Câmara de Pinhel paga 300 euros por mês para fixar médicos no centro de saúde

20 de Fevereiro 2026

A Câmara de Pinhel aprovou um apoio mensal de 300 euros para médicos que se fixem no concelho, numa tentativa de travar a escassez de clínicos e assegurar o funcionamento do centro de saúde e das urgências locais

A proposta de protocolo com a Unidade Local de Saúde da Guarda foi aprovada por unanimidade na reunião quinzenal do executivo. O objetivo é combater aquilo que a autarca Daniela Capelo classifica como uma “grande carência” de profissionais na unidade de saúde local. A medida prevê um suplemento remuneratório de 300 euros pago pelo município à ULS, que o repassará aos clínicos. “É um suplemento que será repercutido no vencimento do médico”, explicou a presidente da autarquia à agência Lusa.

O apoio integral destina-se aos médicos que escolham residir em Pinhel. Para os contratados que mantenham residência noutros concelhos, o município prevê um valor mais reduzido, embora a autarca não tenha especificado o montante. Além da verba, há um conjunto de regalias não financeiras: os clínicos residentes terão acesso gratuito a piscinas, cinema, ginásio e outros equipamentos municipais, com uma bonificação de 50% para cônjuges e descendentes. Já os não residentes beneficiam de 50% de desconto na utilização desses mesmos serviços.

A decisão surge na sequência de duas saídas recentes do quadro de clínicos. “Recentemente, dois médicos saíram para outros projetos e, portanto, há utentes que não têm médico de família”, afirmou Daniela Capelo, sublinhando a necessidade de assegurar as escalas do Serviço de Atendimento Complementar, o antigo serviço de urgência. O centro de saúde conta atualmente com três médicos de família, mas a autarca admite que, “em bom rigor, seriam necessários mais três”.

A autarca disse acreditar que os incentivos terão acolhimento, uma vez que resultam de conversas prévias com a ULS e com médicos já a trabalhar no concelho, bem como com outros potenciais interessados. Daniela Capelo reconheceu, contudo, que o município não inova: a medida replica o que já é prática em várias autarquias da região, num efeito de contágio que acaba por impelir todos a adotar soluções semelhantes. “Se puderem ser uma mais-valia, no sentido de garantir a todos os pinhelenses a prestação de cuidados de saúde atempados e de qualidade, então o seu objetivo será cumprido”, rematou.

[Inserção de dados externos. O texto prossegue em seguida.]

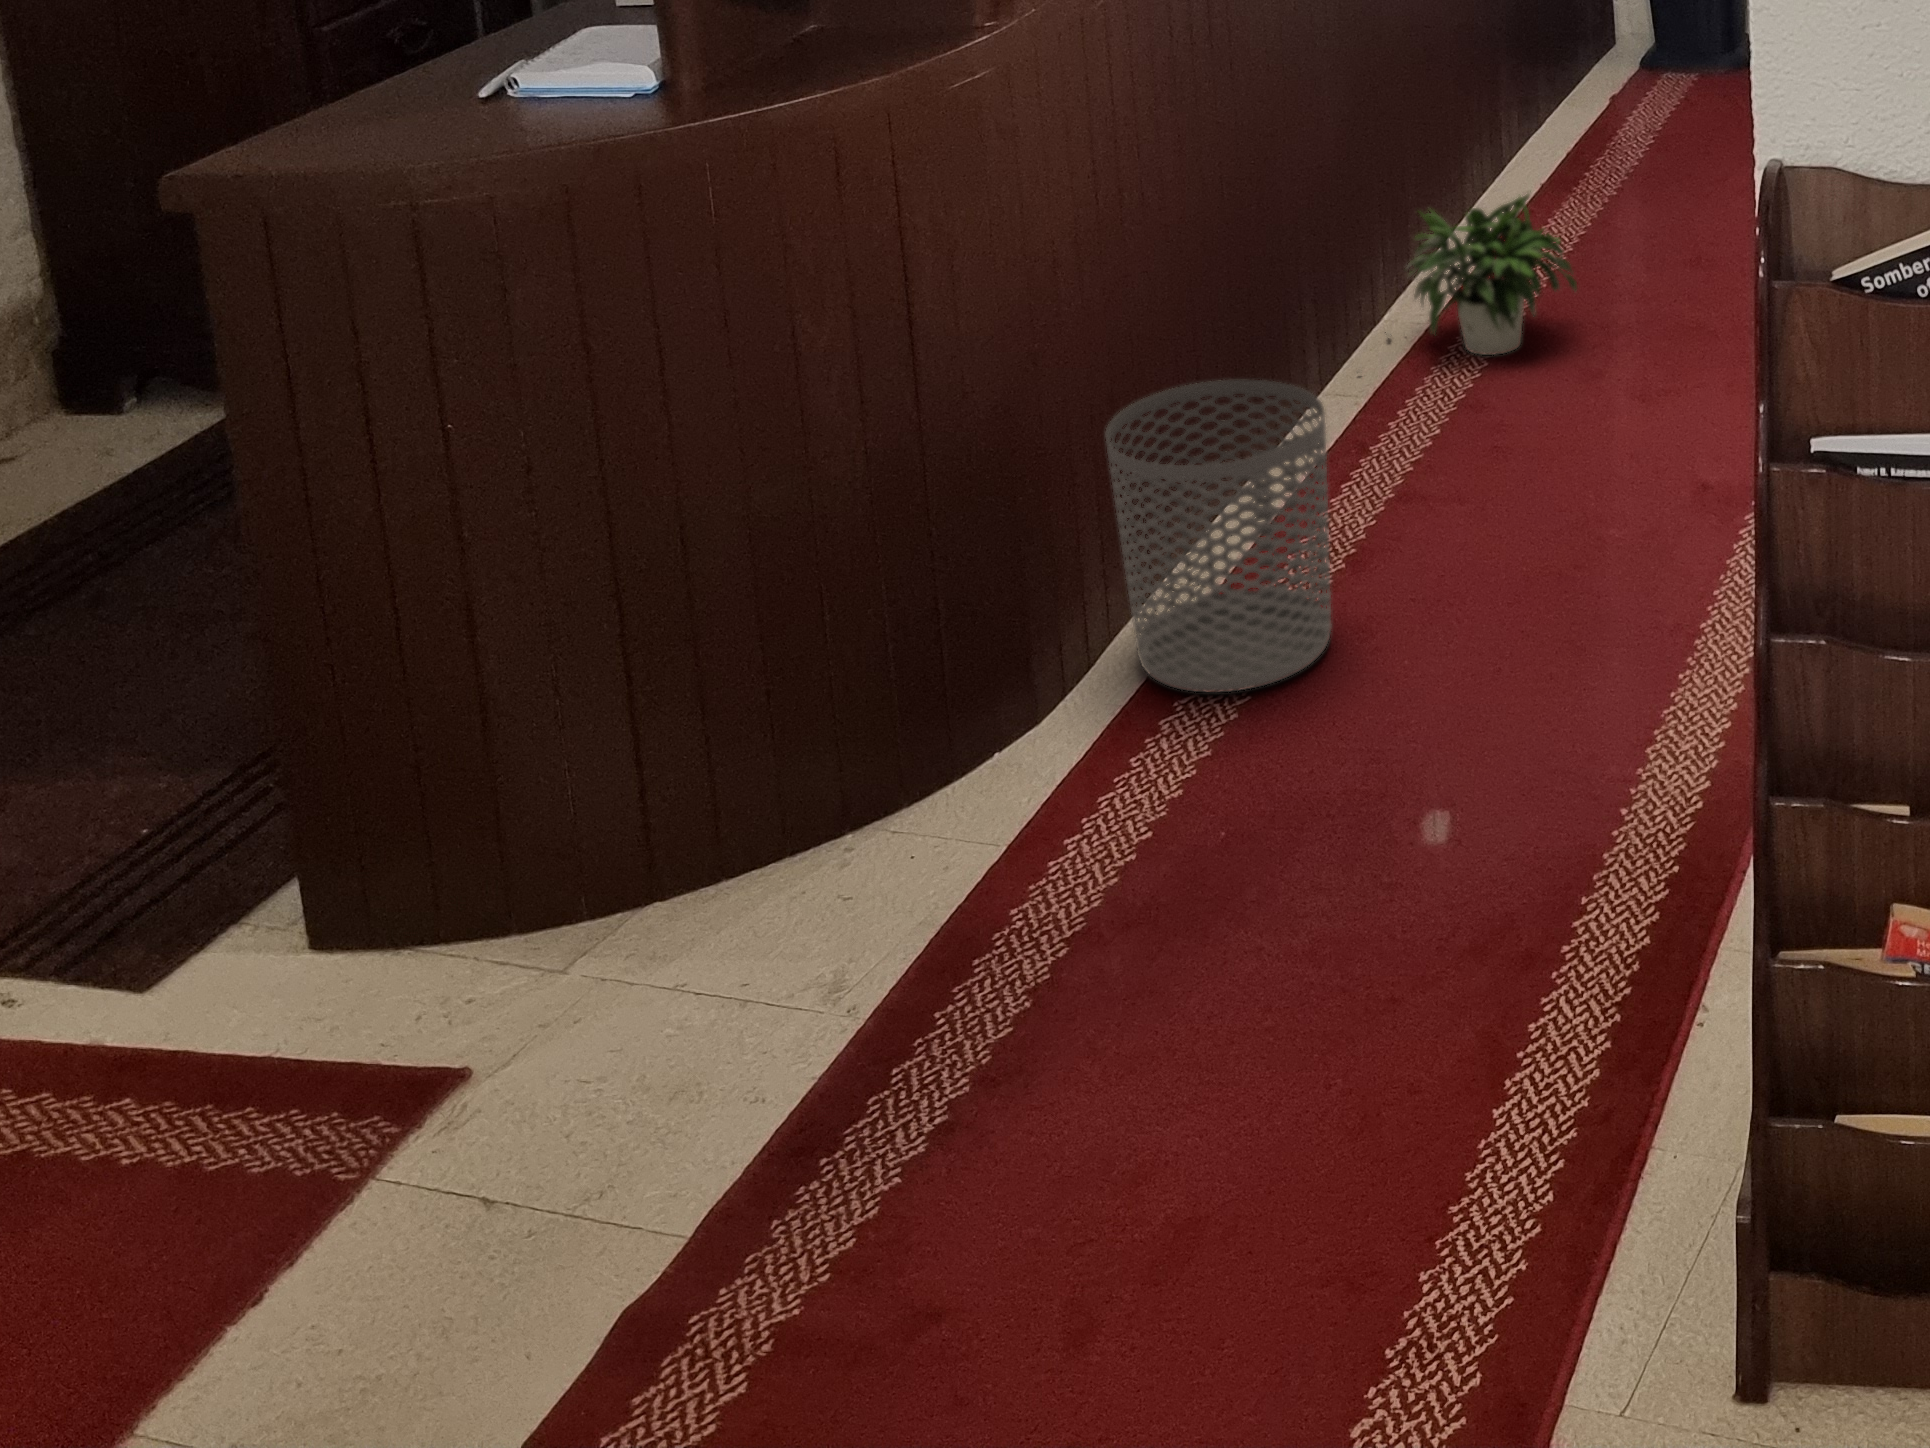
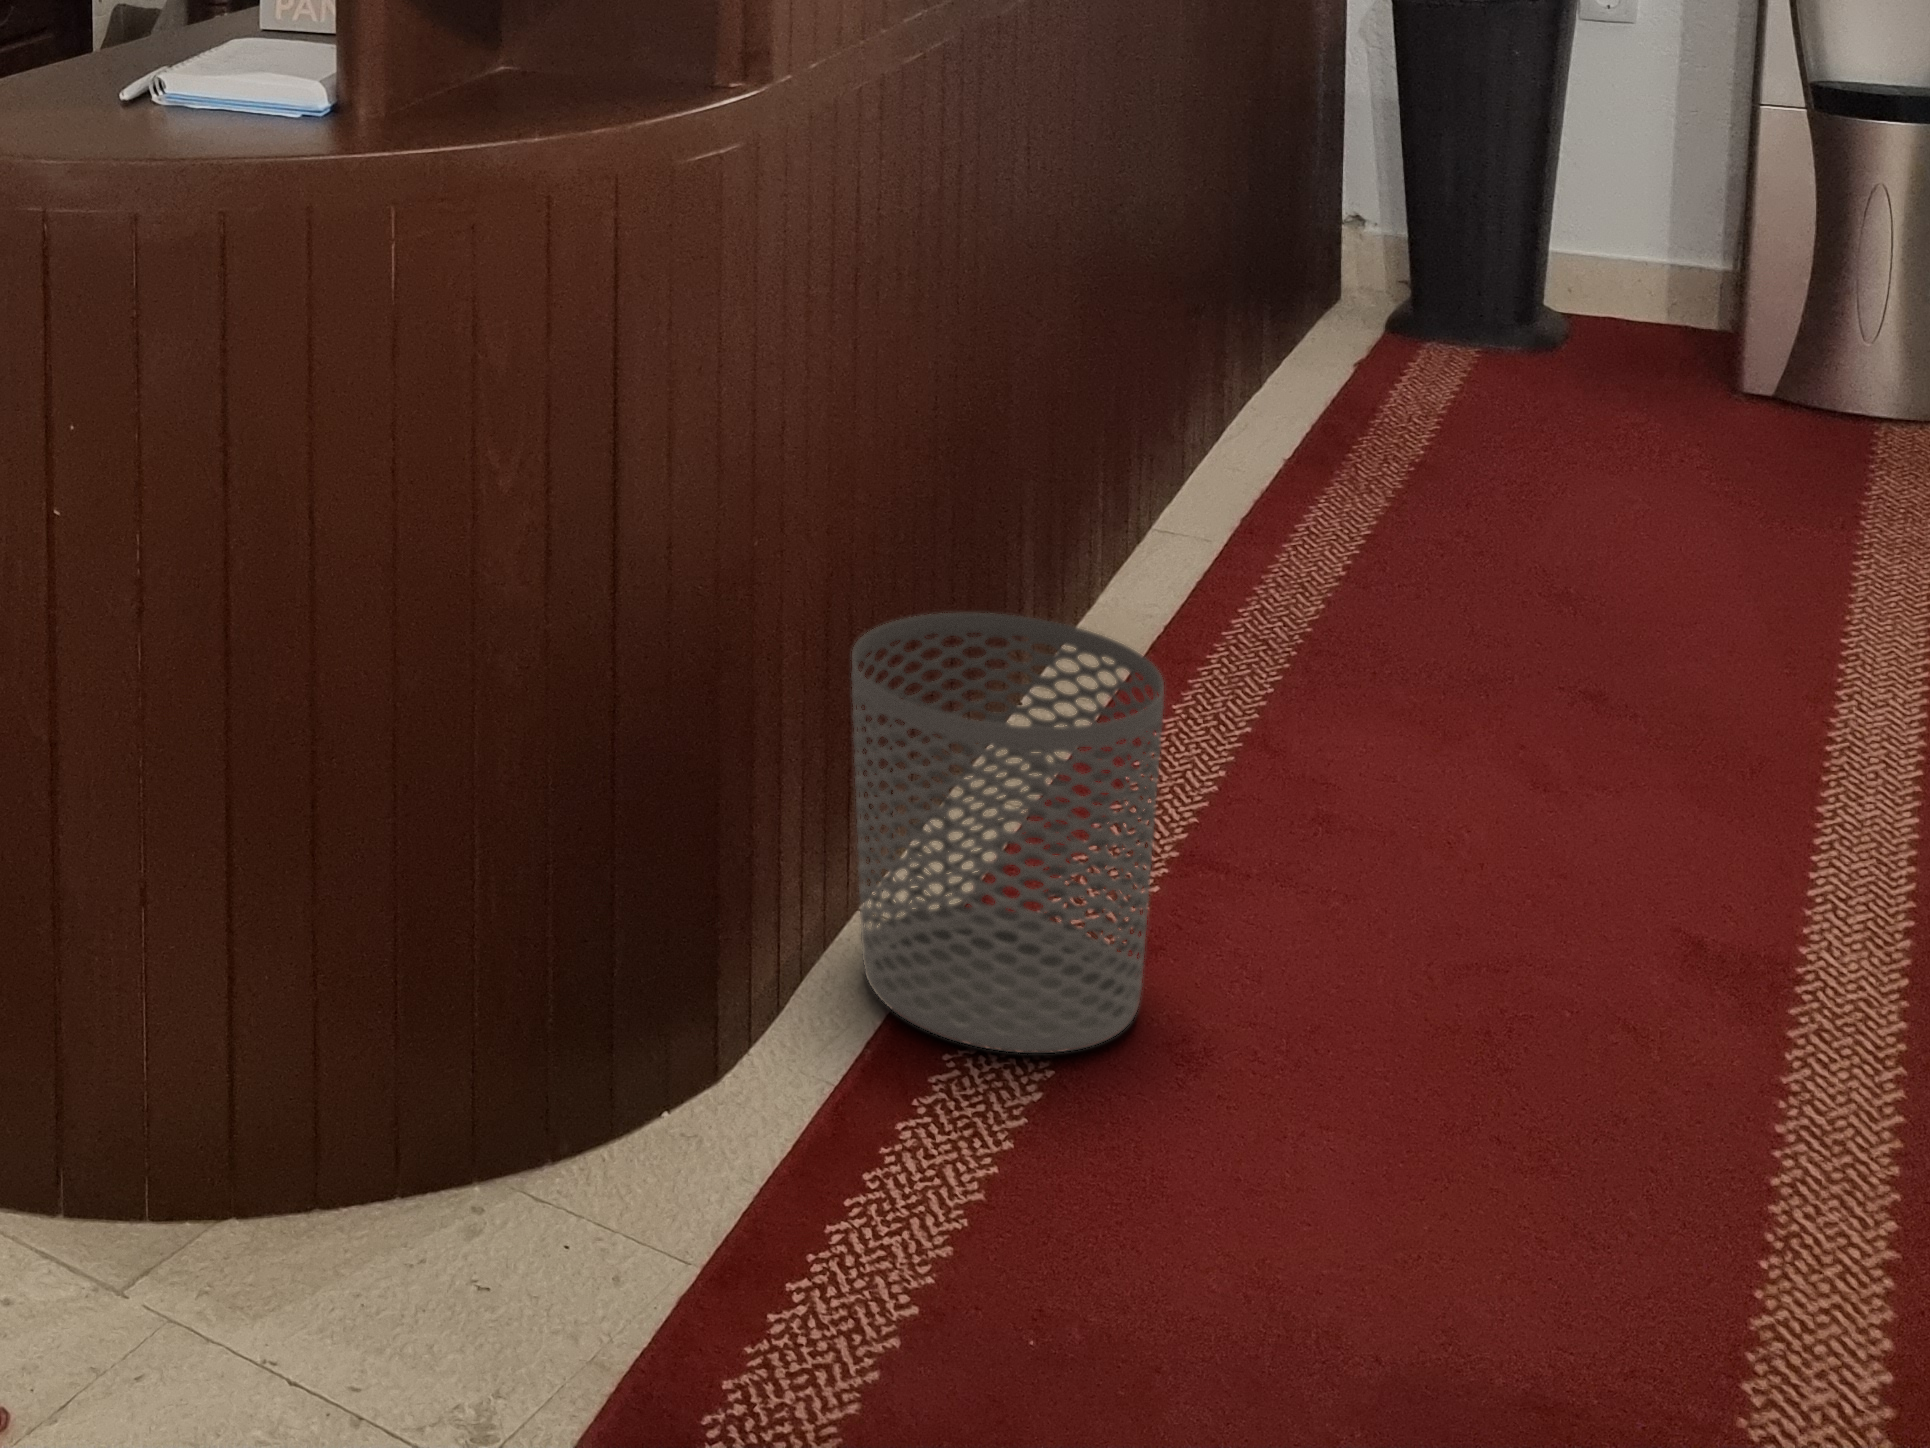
potted plant: present [1385,194,1577,355] -> none [1089,432,1405,646]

Antes do início da ordem de trabalhos, o executivo guardou um minuto de silêncio por Luís Videira Poço, ex-vereador e antigo presidente da Assembleia Municipal, falecido a 5 de fevereiro aos 79 anos. O social-democrata, que foi vereador entre 2013 e 2025, chegou a assumir interinamente a presidência da câmara no período entre 15 de abril e 25 de outubro do ano passado, substituindo Rui Ventura, que suspendera o mandato para liderar a Entidade Regional de Turismo do Centro.